This is nonsense. Unless Google opens thousands of "walk-in-distribution centers" close to consumers, or 100% of commerce moves online, then there will still be demand for what Walmart sells.
Walmart sells essentials like food, clothes, and medicine. In what world does a consumer need an Android, or the internet, but not food.
Some abstract thought here: the OP mentioned only 2 companies and I responded within that limitations, but in reality walmart competes with amazon. So if amazon has higher margins than Walmart because of the business model then walmart is disproportionately hit by the tax.
> So if amazon has higher margins than Walmart because of the business model then walmart is disproportionately hit by the tax.
Still not how that works.
Suppose a knickknack costs $1 at Walmart. They pay their supplier $.50, $.47 is the cost of operating the store (rent, utilities, staff, etc.) and $.03 is profit.
Amazon sells the same knickknack for the same $1 and buys it for the same $.50 but the cost of operating their store is only $.10 so they make $.40 profit.
Now the government says they must both pay $.20. Suppose both the manufacturer and the customer are completely inelastic. They won't change their prices at all. Which store is at a disadvantage? You still don't know.
It could be that Amazon needs higher returns to generate investment because online stores are higher risk. They have more competition and lower barriers to entry, their assets are heavily skewed toward goodwill and branding which are more susceptible to damage by scandal than e.g. real estate holdings, etc. It could be that if you cut their profits in half like that, they get no investors.
Meanwhile Walmart has to come up with the $.20 out of their store operating costs, but those costs are an opportunity to cut something that Amazon doesn't have. They could improve the energy efficiency of their stores. They could lay off some greeters. They could renegotiate the lease on their stores against the fact that all other retailers will have to pay the same new tax, which reduces the market value of commercial rental property.
There is no guarantee that Amazon is the one that comes out ahead.
> Meanwhile Walmart has to come up with the $.20 out of their store operating costs, but those costs are an opportunity to cut something that Amazon doesn't have. They could improve the energy efficiency of their stores. They could lay off some greeters. They could renegotiate the lease on their stores against the fact that all other retailers will have to pay the same new tax, which reduces the market value of commercial rental property.
Walmart makes up for the difference profit margins with amazon because of volume. Reducing operating costs at pure profit is already at walmarts disposable: what they could do is reduce the quality of products (worse chain of supply, worse produce, worse items) which is in practical terms also a tax in consumers.
> Reducing operating costs at pure profit is already at walmarts disposable: what they could do is reduce the quality of products (worse chain of supply, worse produce, worse items) which is in practical terms also a tax in consumers.
What you're missing is that the tax itself may give them leverage. If there is suddenly a 20% tax on retail goods then the cost of commercial properties may go down, because the retailers need to cut costs to cover the tax and the property owners will have no customers if the retailers go out of business, so it could be the property owners who end up eating some of the tax. They may have to lower rents enough to make retailing out of their space profitable. And the same for any other operating costs the retailers have. They may be able to pay lower wages because all retailers would have to do that in order to be profitable, so wages for retail employees go down across the board and the employees eat part of the tax.
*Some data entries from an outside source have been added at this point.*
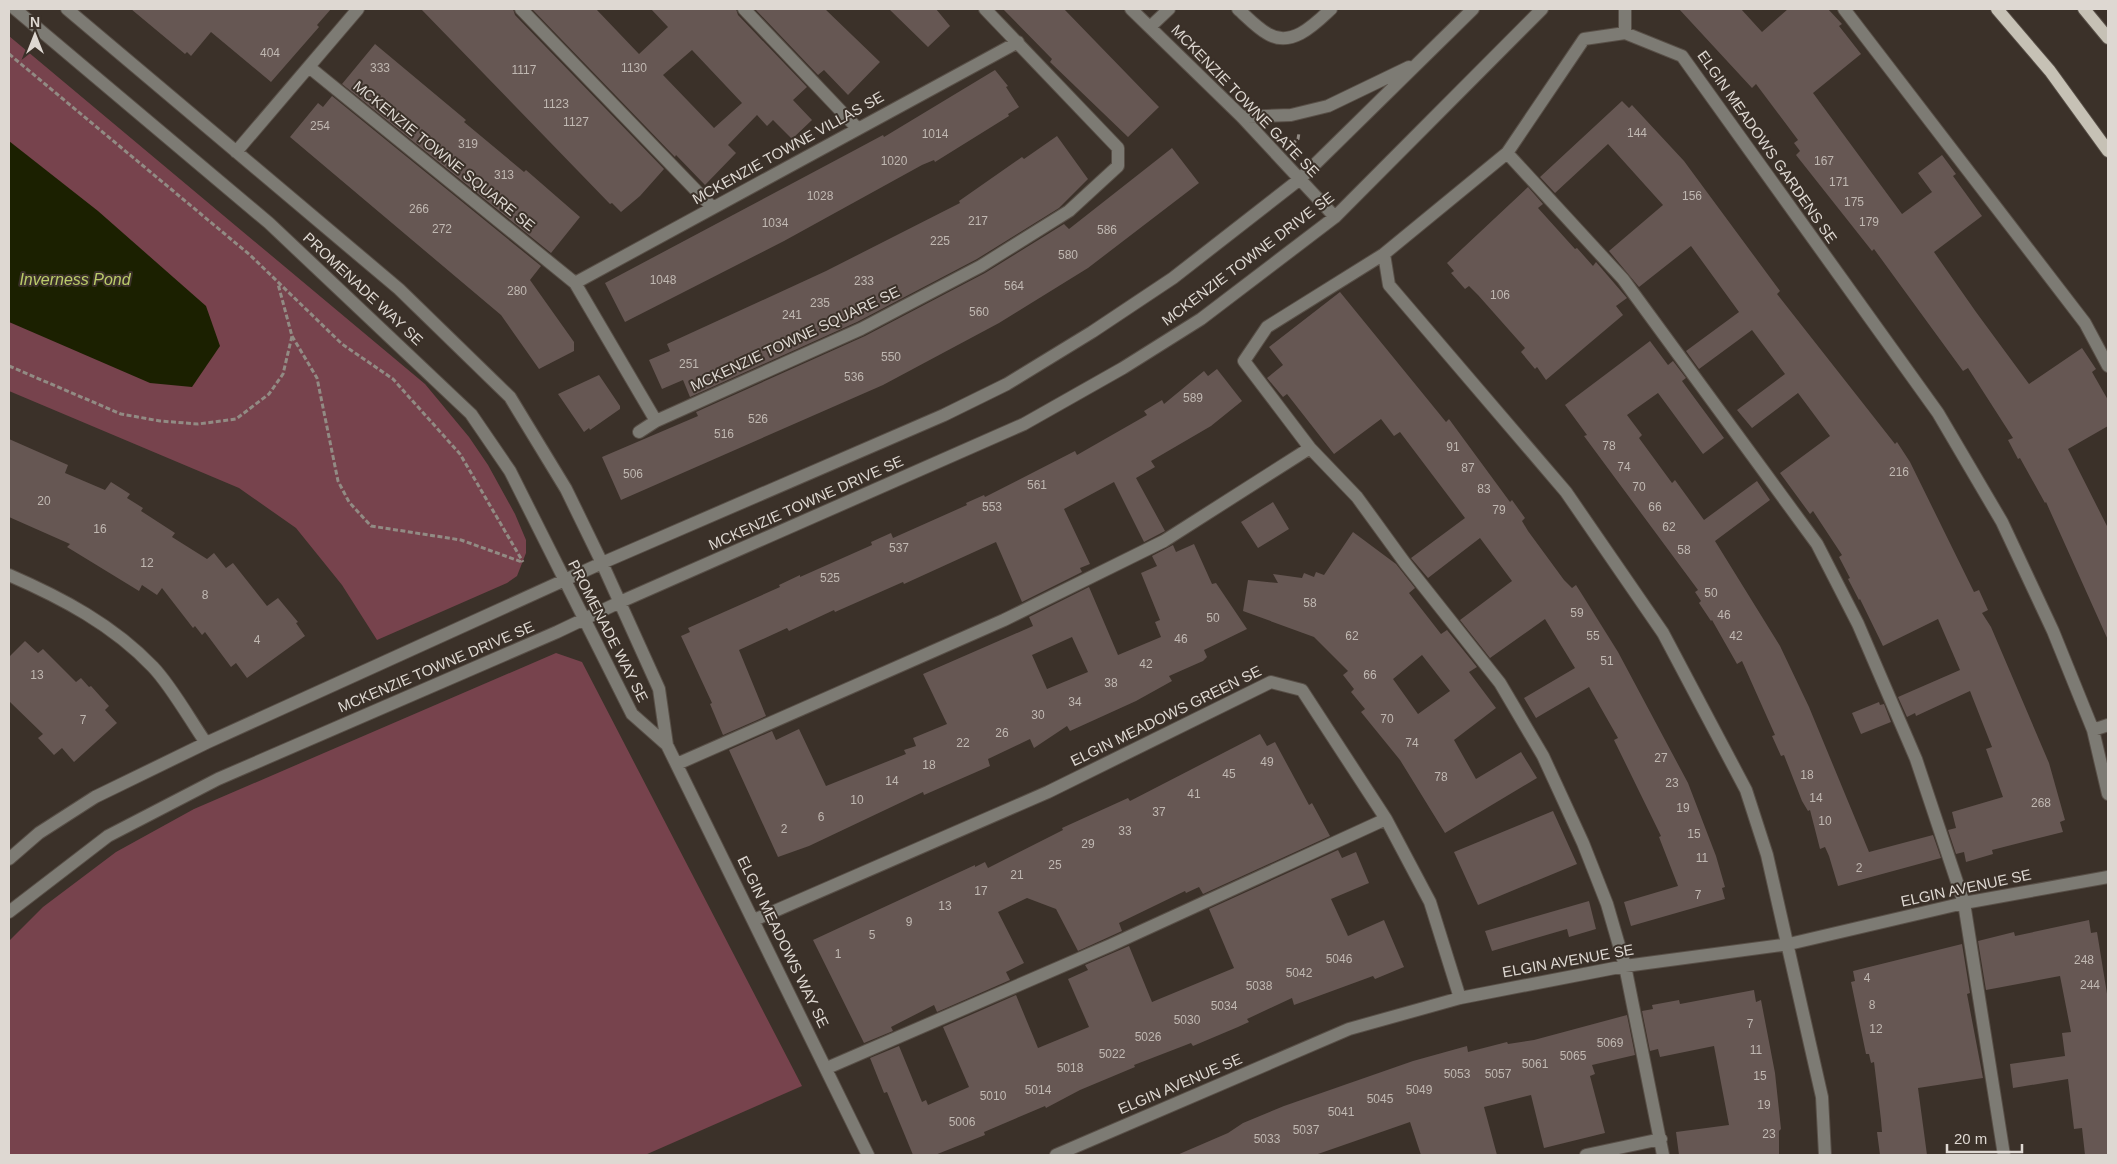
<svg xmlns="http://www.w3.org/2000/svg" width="2117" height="1164" viewBox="0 0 2117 1164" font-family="Helvetica,sans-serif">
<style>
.green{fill:#77434d}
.water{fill:#1b2000}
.building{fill:#665753;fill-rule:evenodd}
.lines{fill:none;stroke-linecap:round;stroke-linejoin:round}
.minor-casing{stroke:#584f47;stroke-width:14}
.major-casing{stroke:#584f47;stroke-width:14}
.path{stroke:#928b84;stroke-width:3;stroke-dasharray:5 2.5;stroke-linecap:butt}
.minor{stroke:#7d7b74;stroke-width:12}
.major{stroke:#c6c1b5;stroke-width:12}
.labels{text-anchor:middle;stroke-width:4;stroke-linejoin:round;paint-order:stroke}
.number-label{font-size:12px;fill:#c0b8b2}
.street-label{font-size:15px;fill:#ded8d2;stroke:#3b3129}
.water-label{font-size:16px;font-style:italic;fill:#bbcb6a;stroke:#3b3129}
</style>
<rect width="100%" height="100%" fill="#3b3129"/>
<path class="green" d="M9 36 425 384 469 437 488 465 515 514 526 540V553L517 576 507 583 377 640 342 585 296 528 239 488 9 391Z
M556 653 582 662 802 1086 645 1155H9V941L43 907 116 852 194 809Z"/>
<path class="water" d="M9 141 98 211 206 306 220 346 192 387 150 383 9 322Z"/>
<path class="building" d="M131 9H331L317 25 319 27 271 82 211 32 191 56 187 52 185 54Z
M421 9H513L515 15 664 169 640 196 621 212 612 203 610 204Z
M532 9H596L639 54 668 27 651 9H736L738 15 807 87 793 100 812 120 792 139 773 120 767 126 757 115 728 145 736 153 705 185 676 155 675 157ZM692 50 742 103 714 128 663 75Z
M755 9H825L880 62 848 95 824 70 818 75Z
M889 9H936L950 26 928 47Z
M1003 9H1064L1159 107 1128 137 1050 62 1052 59Z
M1679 9H1741L1762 32 1788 9H1828L1842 24 1839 26 1861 54 1813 93 1902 214 1932 192 1918 173 1942 155 1956 174 1953 176 1982 216 1934 252 1976 312 2029 384 2082 348 2096 369 2092 372 2108 400V426L2068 449 2108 528V640L2046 502 2045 503 2020 458 2018 459 2008 440 2013 438 1968 368 1963 371 1874 249 1872 251 1796 155 1800 151 1794 143 1798 140 1756 84 1752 88Z
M375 44 466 120 464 122 524 172 526 170 580 217 551 253 342 84Z
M995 70 1008 86 1006 87 1019 107 1008 114 1009 116 935 162 934 160 922 165 784 241 625 322 605 283 855 150 883 135 884 137Z
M332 96 541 266 530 280 574 342V351L539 369 501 315 290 137 318 103 323 107Z
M1622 101 1629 108 1632 105 1684 161 1780 291 1777 294 1895 444 1897 442 1910 462 1974 592 1979 590 1988 610 1982 613 1991 627 2049 763 2065 820 2060 822 2063 832 1992 850 1993 854 1966 862 1964 852 1956 854 1948 830 1956 828 1952 812 2003 797 1986 749 1992 747 1970 691 1916 716 1915 713 1907 717 1898 697 1960 670 1938 619 1883 646 1860 599 1859 600 1848 579 1850 578 1839 557 1842 555 1813 511 1810 514 1780 473 1830 436 1798 393 1752 428 1737 410 1785 374 1752 330 1699 369 1686 351 1739 312 1691 246 1639 287 1609 251 1663 205 1608 144 1555 193 1540 177Z
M1057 136 1088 179 1059 208 977 259 857 322 690 397 683 380 662 389 649 360 670 351 667 344 826 271 960 203 959 201 1022 157 1024 159Z
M1172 148 1199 183 1088 268 999 323 883 385 621 500 602 457 698 416 696 412 865 336 985 273 1064 224 1069 229Z
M1528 187 1543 204 1538 208 1575 249 1577 248 1593 266 1596 262 1627 298 1616 306 1623 315 1546 380 1537 367 1535 369 1521 352 1525 348 1478 295 1469 286 1465 289 1451 273 1454 271 1447 263Z
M1340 292 1446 422 1449 419 1510 502 1512 500 1525 518 1522 521 1528 531 1564 580 1572 588 1576 585 1583 596 1618 652 1688 783 1716 856 1725 887 1722 888 1725 899 1631 926 1624 902 1678 886 1659 837 1661 836 1614 740 1618 738 1589 687 1536 718 1524 698 1575 668 1545 619 1490 658 1460 620 1512 581 1480 538 1428 578 1411 558 1465 518 1400 432 1394 436 1381 419 1334 454 1287 394 1283 397 1267 378 1283 365 1269 347Z
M1650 341 1668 365 1673 361 1686 378 1682 381 1724 438 1703 454 1658 393 1627 415 1642 435 1639 438 1672 483 1675 480 1704 520 1757 481 1770 500 1715 541 1780 646 1809 707 1869 852 1933 835 1941 858 1838 886 1829 856 1825 847 1820 849 1810 810 1808 811 1802 801 1784 755 1781 756 1772 736 1775 735 1742 661 1737 664 1712 620 1711 621 1699 603 1701 601 1695 592 1698 590 1584 436 1587 435 1565 405Z
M1217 369 1242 401 1211 426 1151 461 1155 467 1136 478 1165 531 1144 542 1114 482 1064 509 1090 564 1080 568 1082 572 1022 602 996 542 904 584 903 582 835 612 834 610 789 631 787 628 739 650 766 716 723 735 710 704 712 703 681 636 690 632 688 628 780 587 779 585 800 575V577L872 545 871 542 891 533 893 538 967 505 966 503 984 495 985 497 1075 451 1077 455 1147 415 1144 411 1162 400 1164 404 1204 371 1208 376Z
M599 375 620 406V409L590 430 589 428 584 432 558 394Z
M9 439 68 465 65 473 105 490 111 482 130 494 127 498 143 508 141 511 175 533 172 537 207 559 214 553 226 568 233 563 267 606 278 598 298 622 296 623 305 636 247 678 236 663 231 667 205 632 202 635 195 626 193 628 162 588 157 595 142 585 139 591 67 547 70 544 9 517Z
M1273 502 1289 529 1258 548 1241 522Z
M1353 532 1396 564 1415 588 1409 593 1441 634 1447 630 1477 667 1469 672 1496 708 1454 740 1476 779 1521 752 1537 778 1445 833 1400 760 1361 712 1365 709 1351 692 1354 689 1343 675 1348 671 1314 637 1243 611 1248 580 1278 583 1273 574 1302 578 1304 573 1314 577 1316 572 1324 575ZM1422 655 1450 691 1418 714 1393 679Z
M1194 544 1212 584 1216 583 1247 629 1204 650 1207 657 1203 661 1169 676 1172 681 1136 701 1070 731 1067 726 1034 748 1030 739 988 759 990 766 924 795 923 792 809 846 778 857 729 750 772 731 776 740 799 729 826 786 906 754 904 750 916 746 913 738 947 724 923 674 1033 626 1029 617 1089 587 1118 655 1161 637 1155 622 1160 620 1141 573 1157 566 1152 556 1173 545 1176 552ZM1072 637 1088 672 1047 689 1032 655Z
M25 641 38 653 43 649 76 682 81 678 89 687 91 686 109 706 105 710 117 723 74 762 62 748 54 755 38 738 43 734 9 701V657Z
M1879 702 1880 705 1884 704 1891 722 1861 734 1852 713Z
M1260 734 1267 746 1275 742 1309 805 1312 803 1330 836 1203 894 1199 887 1186 893 1185 891 1119 923 1122 931 1078 951 1056 909 1027 898 998 912 1024 963 1006 972 1010 980 937 1012 934 1005 891 1027 893 1031 864 1043 813 940 975 865V867L985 862 988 868 1063 830 1062 828 1128 798 1130 801Z
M1553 811 1577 864 1478 905 1454 852Z
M1338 850 1342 858 1356 852 1369 883 1331 899 1348 936 1384 920 1404 967 1375 979 1373 976 1294 1005 1292 998 1247 1019 1249 1022 1238 1027 1193 1046 1191 1043 1134 1065 1135 1067 1080 1090 1046 1108 1045 1106 984 1132 985 1135 935 1155H913L887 1092 884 1093 870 1058 899 1046 922 1102 926 1100 928 1105 969 1087 943 1027 1016 995 1038 1048 1089 1027 1068 979 1088 970 1085 965 1129 946 1152 1002 1234 968 1209 909Z
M1589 901 1596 929 1569 937 1567 929 1492 951 1485 931Z
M2089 920 2091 933 2097 932 2108 1000V1155H2085L2082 1128 2074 1129 2068 1079 2013 1088 2010 1064 2065 1056 2062 1033 2071 1032 2060 976 1986 990 1978 941 2014 932 2015 936Z
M1962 944 1970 993 1967 994 1983 1078 1918 1088 1927 1155H1880L1877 1132H1882L1881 1120 1874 1062 1871 1063 1869 1054H1866L1851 982 1855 981 1853 971Z
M1754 990 1756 1002 1761 1000 1775 1073 1781 1129 1779 1131V1155H1679L1676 1132 1729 1125 1714 1046 1660 1057 1658 1049 1650 1051 1642 1011 1653 1009 1652 1005 1679 1000 1680 1004Z
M1627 1015 1635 1055 1592 1065 1595 1074 1590 1076 1605 1133 1544 1148 1531 1095 1484 1107 1497 1155H1421L1410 1122 1315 1155H1177L1228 1133 1243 1123 1284 1106 1413 1061 1467 1046 1468 1052 1507 1042 1508 1044 1534 1040Z"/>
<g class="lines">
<g class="minor-casing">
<path id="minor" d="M15 9 269 223 471 414 510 471 632 714 667 745
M67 9 399 289 510 397 566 489 602 563 659 689 667 745 868 1155
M521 9 713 208
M744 9 858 129
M1131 9 1242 117 1335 217
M1238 9C1247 17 1257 28 1268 34 1292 48 1315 24 1331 9
M1844 9 2085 323 2108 366
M1150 27 1169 9
M1625 33V9
M309 67 575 283 656 421
M1242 117 1291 115 1328 106 1409 67
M236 152 358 9
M1507 153 1623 279 1817 544 1858 624 1916 759 1964 903 2004 1155
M1384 254 1267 327 1244 361 1310 448 1357 497 1405 563 1500 683 1543 756 1583 843 1607 904 1625 966 1663 1155
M575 283 1018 42
M639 432 656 421 861 329 981 266 1069 211 1118 166V148L985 9
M9 575C62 598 113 625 153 667 172 687 190 720 206 743
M2093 730 2108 725
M677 764 1004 620 1164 541 1310 448
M9 859 39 833 95 797 206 743 602 563 944 415 1007 384 1092 332 1173 278 1300 179 1473 9
M9 912 108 836 218 779 557 632 620 602 1024 424 1123 368 1201 319 1335 217 1542 9
M754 920 1048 792 1271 682 1302 690 1386 819 1430 902 1460 998
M827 1068 1111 945 1386 819
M1056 1155 1349 1029 1460 998 1625 966 1789 944 1964 903 2108 877
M1586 1155 1661 1139
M1825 1155 1822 1097 1767 855 1746 790 1663 633 1566 492 1389 285 1384 254 1507 153 1584 39 1625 33 1682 56 1938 413 2002 522 2053 631 2093 730 2108 794"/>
</g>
<g class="major-casing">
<path id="major" d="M1997 9 2050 71 2108 151
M2084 9 2108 38"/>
</g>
<path class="path" d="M9 54 250 255 342 344 393 379 460 454 523 562
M1292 144 1298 139 1299 133
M292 336 317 378 338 481 349 502 371 526 461 540 522 562
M9 366 121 414 160 421 198 424 236 419 269 394 283 374 292 336 278 284"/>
<use href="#minor" class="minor"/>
<use href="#major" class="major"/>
</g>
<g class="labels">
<g class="number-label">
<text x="270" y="57">404</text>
<text x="380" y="72">333</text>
<text x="634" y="72">1130</text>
<text x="524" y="74">1117</text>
<text x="556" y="108">1123</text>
<text x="576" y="126">1127</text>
<text x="320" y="130">254</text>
<text x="1637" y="137">144</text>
<text x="935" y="138">1014</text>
<text x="468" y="148">319</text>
<text x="894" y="165">1020</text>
<text x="1824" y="165">167</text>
<text x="504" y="179">313</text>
<text x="1839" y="186">171</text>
<text x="820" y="200">1028</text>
<text x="1692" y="200">156</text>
<text x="1854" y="206">175</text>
<text x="419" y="213">266</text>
<text x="978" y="225">217</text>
<text x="1869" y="226">179</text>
<text x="775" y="227">1034</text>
<text x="442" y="233">272</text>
<text x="1107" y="234">586</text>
<text x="940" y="245">225</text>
<text x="1068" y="259">580</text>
<text x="663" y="284">1048</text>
<text x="864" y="285">233</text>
<text x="1014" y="290">564</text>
<text x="517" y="295">280</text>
<text x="1500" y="299">106</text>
<text x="820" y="307">235</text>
<text x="979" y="316">560</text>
<text x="792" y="319">241</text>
<text x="891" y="361">550</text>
<text x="689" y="368">251</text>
<text x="854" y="381">536</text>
<text x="1193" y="402">589</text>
<text x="758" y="423">526</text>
<text x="724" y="438">516</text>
<text x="1609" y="450">78</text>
<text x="1453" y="451">91</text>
<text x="1624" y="471">74</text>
<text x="1468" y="472">87</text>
<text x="1899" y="476">216</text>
<text x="633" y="478">506</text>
<text x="1037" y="489">561</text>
<text x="1639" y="491">70</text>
<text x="1484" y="493">83</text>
<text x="44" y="505">20</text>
<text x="992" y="511">553</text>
<text x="1655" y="511">66</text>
<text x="1499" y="514">79</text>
<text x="1669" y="531">62</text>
<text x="100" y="533">16</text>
<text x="899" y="552">537</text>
<text x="1684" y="554">58</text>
<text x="147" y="567">12</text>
<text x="830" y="582">525</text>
<text x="1711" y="597">50</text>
<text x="205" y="599">8</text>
<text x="1310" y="607">58</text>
<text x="1577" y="617">59</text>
<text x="1724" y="619">46</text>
<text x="1213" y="622">50</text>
<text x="1352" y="640">62</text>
<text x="1593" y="640">55</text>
<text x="1736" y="640">42</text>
<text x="1181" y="643">46</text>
<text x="257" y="644">4</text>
<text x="1607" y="665">51</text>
<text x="1146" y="668">42</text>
<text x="37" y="679">13</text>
<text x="1370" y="679">66</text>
<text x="1111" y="687">38</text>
<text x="1075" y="706">34</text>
<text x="1038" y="719">30</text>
<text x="1387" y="723">70</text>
<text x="83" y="724">7</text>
<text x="1002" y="737">26</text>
<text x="963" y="747">22</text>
<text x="1412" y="747">74</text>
<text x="1661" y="762">27</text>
<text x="1267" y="766">49</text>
<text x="929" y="769">18</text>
<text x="1229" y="778">45</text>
<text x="1807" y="779">18</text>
<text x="1441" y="781">78</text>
<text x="892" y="785">14</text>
<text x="1672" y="787">23</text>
<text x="1194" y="798">41</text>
<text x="1816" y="802">14</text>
<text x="857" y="804">10</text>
<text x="2041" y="807">268</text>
<text x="1683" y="812">19</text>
<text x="1159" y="816">37</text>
<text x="821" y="821">6</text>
<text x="1825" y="825">10</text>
<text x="784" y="833">2</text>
<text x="1125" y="835">33</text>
<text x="1694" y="838">15</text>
<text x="1088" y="848">29</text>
<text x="1702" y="862">11</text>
<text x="1055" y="869">25</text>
<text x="1859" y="872">2</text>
<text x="1017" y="879">21</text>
<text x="981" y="895">17</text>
<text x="1698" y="899">7</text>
<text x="945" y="910">13</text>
<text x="909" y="926">9</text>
<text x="872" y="939">5</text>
<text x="838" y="958">1</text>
<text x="1339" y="963">5046</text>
<text x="2084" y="964">248</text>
<text x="1299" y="977">5042</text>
<text x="1867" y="982">4</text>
<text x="2090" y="989">244</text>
<text x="1259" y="990">5038</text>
<text x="1872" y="1009">8</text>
<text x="1224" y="1010">5034</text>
<text x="1187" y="1024">5030</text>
<text x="1750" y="1028">7</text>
<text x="1876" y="1033">12</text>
<text x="1148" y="1041">5026</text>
<text x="1610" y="1047">5069</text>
<text x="1756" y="1054">11</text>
<text x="1112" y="1058">5022</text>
<text x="1573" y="1060">5065</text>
<text x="1535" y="1068">5061</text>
<text x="1070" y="1072">5018</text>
<text x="1457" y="1078">5053</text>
<text x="1498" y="1078">5057</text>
<text x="1760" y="1080">15</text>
<text x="1038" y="1094">5014</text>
<text x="1419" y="1094">5049</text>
<text x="993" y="1100">5010</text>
<text x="1380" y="1103">5045</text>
<text x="1764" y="1109">19</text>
<text x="1341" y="1116">5041</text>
<text x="962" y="1126">5006</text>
<text x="1306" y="1134">5037</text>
<text x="1769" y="1138">23</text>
<text x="1267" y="1143">5033</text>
</g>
<g class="street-label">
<text transform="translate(1245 101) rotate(46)" y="5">MCKENZIE TOWNE GATE SE</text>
<text transform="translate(1767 147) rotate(55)" y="5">ELGIN MEADOWS GARDENS SE</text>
<text transform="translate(788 148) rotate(-29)" y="5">MCKENZIE TOWNE VILLAS SE</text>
<text transform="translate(444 156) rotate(39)" y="5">MCKENZIE TOWNE SQUARE SE</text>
<text transform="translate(1248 259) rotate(-37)" y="5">MCKENZIE TOWNE DRIVE SE</text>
<text transform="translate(363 289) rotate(43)" y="5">PROMENADE WAY SE</text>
<text transform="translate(795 339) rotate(-25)" y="5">MCKENZIE TOWNE SQUARE SE</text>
<text transform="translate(806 503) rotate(-24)" y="5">MCKENZIE TOWNE DRIVE SE</text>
<text transform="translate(608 631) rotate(63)" y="5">PROMENADE WAY SE</text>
<text transform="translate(436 667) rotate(-23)" y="5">MCKENZIE TOWNE DRIVE SE</text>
<text transform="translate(1166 716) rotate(-26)" y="5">ELGIN MEADOWS GREEN SE</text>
<text transform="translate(1966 888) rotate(-12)" y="5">ELGIN AVENUE SE</text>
<text transform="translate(783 942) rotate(64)" y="5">ELGIN MEADOWS WAY SE</text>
<text transform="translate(1568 961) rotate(-10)" y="5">ELGIN AVENUE SE</text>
<text transform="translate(1180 1084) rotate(-23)" y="5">ELGIN AVENUE SE</text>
</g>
<g class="water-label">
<text x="75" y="285">Inverness Pond</text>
</g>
</g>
<rect width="2117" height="1164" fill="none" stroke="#ded8d2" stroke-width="20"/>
<g transform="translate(35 35)" stroke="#3b3129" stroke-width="4" paint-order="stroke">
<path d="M0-4L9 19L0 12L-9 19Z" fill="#ded8d2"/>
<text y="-8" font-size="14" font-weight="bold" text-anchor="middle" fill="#ded8d2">N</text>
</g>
<path d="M1947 1144v8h75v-8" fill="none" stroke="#ded8d2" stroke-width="2.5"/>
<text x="1954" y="1144" font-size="15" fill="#ded8d2" stroke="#3b3129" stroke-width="4" paint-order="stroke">20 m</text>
</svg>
And the same applies to offering crappier service so that the customer eats some of the tax. It's possible for customers to prefer that to higher prices. And when the tax causes that to happen across the board, the customers may have no alternatives so the store may lose no business. Customers still need bread, now all the bread in every store either costs more or tastes worse, so the customer picks their poison and the store stays in business one way or the other.
> They really are distorting.
Oh, a tax really will affect two different businesses differently. But the distinguishing factor isn't the size of their margins. Profits are just a different type of cost -- the cost of raising investment capital. You may be able to get the investors to eat the tax, but they may also walk away, just like a customer or supplier might, and then you're just as out of business.
The true distinguishing factor how easy it is to get some combination of involved parties to eat the total amount of the tax and still be willing to do business. In other words, whether the total surplus is more than the amount of the tax.
Walmart sells essentials like food, clothes, and medicine. In what world does a consumer need an Android, or the internet, but not food.